E o trap vai ser o carro chefe ou pretende experimentar outras sonoridades?
Eu gosto de trap pra caralho. Nós é muito trap, você tá ligado. Mas eu tô sempre explorando outros estilos, eu não me prendo. Por isso que estamos trabalhando uma parada nova pra também trazer outra textura pra nossa sonoridade, mas de uma forma que a galera consiga compreender melhor. Acídia eu acho que é um dos trampos mais à frente desses últimos anos, não que eu seja egocêntrico (acho que à frente até de mim), mas foi um trabalho que a gente lançou, que porra… eu uso como referência hoje em dia para produzir músicas que eu não dava tanta atenção ou que passaram bastante tempo… porque, nessa constância de estarmos nos observando, a gente prepara algo mais irado, não só com base no que a gente já faz. Estou sempre olhando pra frente. O disco é uma parada muito foda para entregar e eu tenho muita ansiedade, então eu estou tentando controlar para não falar demais… mas só coisa foda. Não tem um trabalho que eu fiz, que não consigo olhar de uma forma absurda. A gente tira coisas, coloca coisas, mas só trabalho foda.
O Acídia veio pra dar uma movimentada no cenário de trap. Quando ouvi, falei: “esse moleque tem visão. Veio numas ideias bem foda”. E realmente, naquele momento já estava bem à frente. É por isso que deram o papo: “fica de olho no trabalho do Dudu!” De lá pra cá, o que você acha que mudou e o que você pretende conquistar como artista? Acha que já chegou onde queria, ainda tem mais pra evoluir ou esse processo de evolução é constante?
Eu acho que agora vai ser uma mudança, uma transgressão, tá ligado!? Pra quem escutou Acídia principalmente… pra mim aquele disco era a ponta do iceberg, era um compilado de trabalhos que a gente fez, e precisava lançar, antes que se tornassem ultrapassados pra gente… e hoje eu acho que é um bagulho muito avançado. Então, agora estou em outro nível… mais maduro, mais evoluído. Passei muita coisa também na vida pessoal… então, acho que agora vai ser um trampo mais livre.
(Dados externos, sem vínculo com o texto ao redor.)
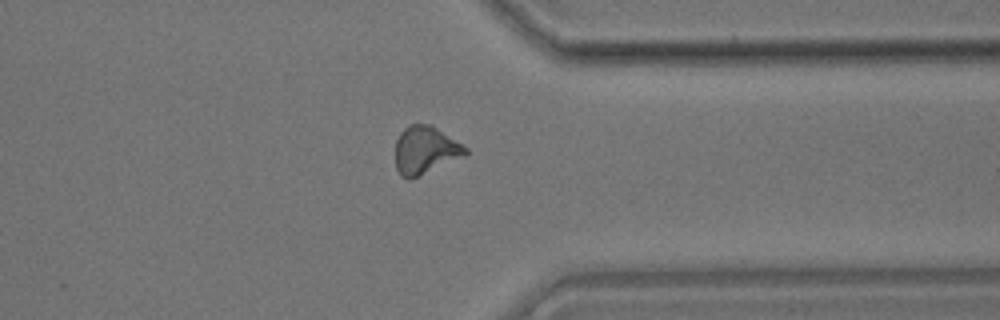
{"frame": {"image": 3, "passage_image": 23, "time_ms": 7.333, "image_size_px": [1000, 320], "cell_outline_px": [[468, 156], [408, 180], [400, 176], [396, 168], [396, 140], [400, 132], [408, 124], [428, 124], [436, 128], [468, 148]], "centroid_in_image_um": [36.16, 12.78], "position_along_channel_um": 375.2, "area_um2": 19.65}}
Acídia foi um piso, não um limite do que eu posso fazer. Foi a saída para que a gente pudesse se libertar e continuar fazendo trabalhos mais fodas. Por isso, agora vão vir muitas coisas diferentes não só liricamente falando, mas esteticamente também. Agora, estou num momento, que porra, quero soltar trabalhos mais fodas do que nunca… longe da perfeição, porque como você falou, pra mim a evolução é constante. Mas agora estou num nível completamente diferente daquele. Então, geral pode esperar mesmo porque o bagulho está insano. Vamos elevar o nível de novo.